Personel nie ma pojęcia o alergii


Sama jestem mamą alergika, dlatego historia mamy opublikowana na profilu @MamaAlergikaGotuje mocno mnie poruszyła. Wiem, iż niełatwym zadaniem jest znalezienie przedszkola, gdzie kuchnia przygotuje posiłki bez konkretnych alergenów. Kilkukrotnie słyszałam, iż owszem, nie ma problemu, jednak kolejne zdania utwierdzały mnie w tym, iż w danej placówce nie mają pojęcia o tym, czym jest alergia pokarmowa.

"Alergia na orzechy? Orzechów dzieciom nie dajemy, no ale nikt nie będzie przecież przyjmował się składami, śladowe ilości są zaznaczone na wszystkim, ale tam ich przecież nie ma...". Na tym kończyłam naszą rozmowę, wiedząc, iż nie ma czego szukać w placówce.

Jednak nie zawsze łatwo wyłapać, iż nauczyciel nie ma pojęcia o alergiach. Wielu zapewnia, iż nie ma problemu z opracowaniem indywidualnej diety, dopóki ten się nie pojawi. Niestety przekonała się o tym pewna mama – jej córeczka z przedszkola trafiła prosto do szpitala.

Było o krok od tragedii


Jak bardzo niebezpieczna może być niekompetencja personelu przedszkolnego? Mama postanowiła opisać swoją historię, która z kolei została opublikowana na facebookowym profilu @MamaAlergikaGotuje.


Dziewczynka 1 września rozpoczęła naukę w nowym przedszkolu. Jej mama poinformowała panią dyrektor, intendentkę i opiekunki o tym, iż dziecko ma alergię na białko mleka krowiego, jajko i orzechy – klasa 6 (im wyższa klasa, tym większe prawdopodobieństwo wystąpienia u pacjenta objawów alergii, klasa 6 jest klasą najwyższą).

Zaledwie po kilku dniach mama otrzymała telefon z przedszkola z informacją, iż dziecko wymiotuje. Okazało się, iż dziewczynce podano serek bez laktozy. Doszło do wstrząsu anafilaktycznego i dziecko trafiło do szpitala.

Brak podstawowej wiedzy


Jak pokazuje ta historia, brak świadomości potrafi być groźniejszy niż sama choroba. Mama jeszcze przed początkiem roku przedszkolnego wyjaśniła sytuację, przekazała zaświadczenie ze szpitala, a także leki ratujące życie. Zadeklarowała personelowi, iż zawsze gdy ktoś ma wątpliwości, może do niej zadzwonić. Mimo to skończyło się wezwaniem pogotowia.

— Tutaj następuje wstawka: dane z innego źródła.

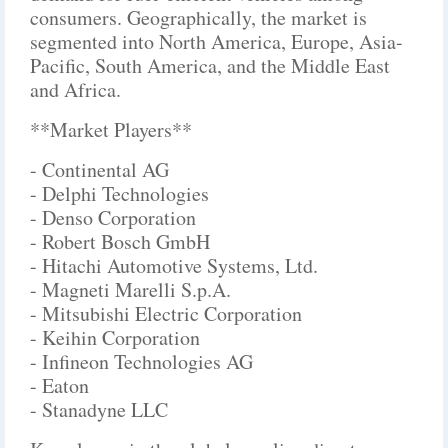
consumers. Geographically, the market is
segmented into North America, Europe, Asia-
Pacific, South America, and the Middle East
and Africa.
**Market Players**
- Continental AG
- Delphi Technologies
- Denso Corporation
- Robert Bosch GmbH
- Hitachi Automotive Systems, Ltd.
- Magneti Marelli S.p.A.
- Mitsubishi Electric Corporation
- Keihin Corporation
- Infineon Technologies AG
- Eaton
- Stanadyne LLC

W tym przypadku panie pomyliły alergię na białka mleka z nietolerancją laktozy (laktoza to cukier, a nie białko!). Po drugie, mimo iż dziecko miało przy sobie adrenalinę, nikt jej nie podał dziewczynce. Jak relacjonuje mama: "Personel nie miał świadomości, z jak silną reakcją alergiczną mają do czynienia" i wolał poczekać na karetkę.

Było o włos od tragedii, bo ktoś wyraźnie zbagatelizował słowa mamy. Wystarczyło się doedukować lub po prostu nie przyjmować takiego dziecka do placówki. Dziewczynka w tej chwili przebywa w szpitalu i już czuje się lepiej. Mama twierdzi, iż ani pani dyrektor, ani intendentka nie wykazały choćby zainteresowania stanem zdrowia dziecka. Dzwoniła jedynie wychowawczyni. Kobieta teraz nie wie, co począć, bo do takiej placówki trudno mieć jakiekolwiek zaufanie.